▸ **What needs to be done**: Your task is to transcribe, without alteration, the lines from the top of the material below through the line bearing "left knee: (322, 1363, 8)", inclusive.

▸ **Excerpted data**:
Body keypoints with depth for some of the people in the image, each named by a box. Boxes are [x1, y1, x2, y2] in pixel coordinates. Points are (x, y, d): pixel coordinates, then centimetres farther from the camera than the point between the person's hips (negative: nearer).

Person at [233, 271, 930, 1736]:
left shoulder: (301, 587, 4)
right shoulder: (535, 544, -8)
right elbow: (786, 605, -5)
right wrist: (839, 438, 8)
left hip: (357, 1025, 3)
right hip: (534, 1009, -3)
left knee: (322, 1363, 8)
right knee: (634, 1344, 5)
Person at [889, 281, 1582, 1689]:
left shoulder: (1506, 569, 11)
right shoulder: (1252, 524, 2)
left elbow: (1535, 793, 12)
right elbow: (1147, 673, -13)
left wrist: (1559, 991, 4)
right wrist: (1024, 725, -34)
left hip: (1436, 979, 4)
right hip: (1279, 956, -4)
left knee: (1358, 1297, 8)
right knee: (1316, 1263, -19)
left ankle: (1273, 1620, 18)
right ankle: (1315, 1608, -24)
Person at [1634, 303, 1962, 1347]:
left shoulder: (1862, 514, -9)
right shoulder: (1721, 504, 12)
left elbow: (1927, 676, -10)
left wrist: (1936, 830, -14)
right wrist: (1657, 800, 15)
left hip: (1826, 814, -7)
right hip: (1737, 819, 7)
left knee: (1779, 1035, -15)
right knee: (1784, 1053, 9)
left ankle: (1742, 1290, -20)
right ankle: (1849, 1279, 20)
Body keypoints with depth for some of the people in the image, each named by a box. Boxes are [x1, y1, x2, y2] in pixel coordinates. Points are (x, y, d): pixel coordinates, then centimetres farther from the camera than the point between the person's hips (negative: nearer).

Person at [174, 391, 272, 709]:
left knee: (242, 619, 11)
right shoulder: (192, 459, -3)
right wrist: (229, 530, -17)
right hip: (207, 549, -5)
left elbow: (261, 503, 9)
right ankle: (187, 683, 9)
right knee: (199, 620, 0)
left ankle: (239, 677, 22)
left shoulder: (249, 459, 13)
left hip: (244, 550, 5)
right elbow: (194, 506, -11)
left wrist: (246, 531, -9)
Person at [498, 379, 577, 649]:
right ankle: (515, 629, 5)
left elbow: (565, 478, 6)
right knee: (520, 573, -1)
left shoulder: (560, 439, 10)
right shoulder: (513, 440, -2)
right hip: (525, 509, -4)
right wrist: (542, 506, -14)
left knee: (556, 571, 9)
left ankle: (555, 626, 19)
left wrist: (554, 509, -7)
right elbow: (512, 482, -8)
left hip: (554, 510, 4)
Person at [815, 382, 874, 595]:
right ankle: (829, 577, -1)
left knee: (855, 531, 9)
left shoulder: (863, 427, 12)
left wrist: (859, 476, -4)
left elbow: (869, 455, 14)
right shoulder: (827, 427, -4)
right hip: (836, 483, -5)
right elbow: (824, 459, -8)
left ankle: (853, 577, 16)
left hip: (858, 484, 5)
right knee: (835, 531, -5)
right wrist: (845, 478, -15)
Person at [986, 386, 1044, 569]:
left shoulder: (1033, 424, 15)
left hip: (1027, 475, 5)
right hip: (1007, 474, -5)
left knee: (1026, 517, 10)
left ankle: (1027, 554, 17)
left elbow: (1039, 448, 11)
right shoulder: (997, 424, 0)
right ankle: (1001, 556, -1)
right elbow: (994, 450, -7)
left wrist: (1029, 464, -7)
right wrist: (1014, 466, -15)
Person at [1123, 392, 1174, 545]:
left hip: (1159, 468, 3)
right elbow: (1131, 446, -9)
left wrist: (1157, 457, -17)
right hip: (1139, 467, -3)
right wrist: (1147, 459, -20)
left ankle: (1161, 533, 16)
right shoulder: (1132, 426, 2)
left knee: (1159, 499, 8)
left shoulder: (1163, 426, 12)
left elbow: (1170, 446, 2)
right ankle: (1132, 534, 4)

▸ **Answer to this task**:
Body keypoints with depth for some of the people in the image, each named by a box. Boxes are [x1, y1, x2, y2] in pixel coordinates. Points are (x, y, d): pixel coordinates, then centimetres farther from the camera than the point between the person's hips (negative: nearer).

Person at [233, 271, 930, 1736]:
left shoulder: (301, 587, 4)
right shoulder: (535, 544, -8)
right elbow: (786, 605, -5)
right wrist: (839, 438, 8)
left hip: (357, 1025, 3)
right hip: (534, 1009, -3)
left knee: (322, 1363, 8)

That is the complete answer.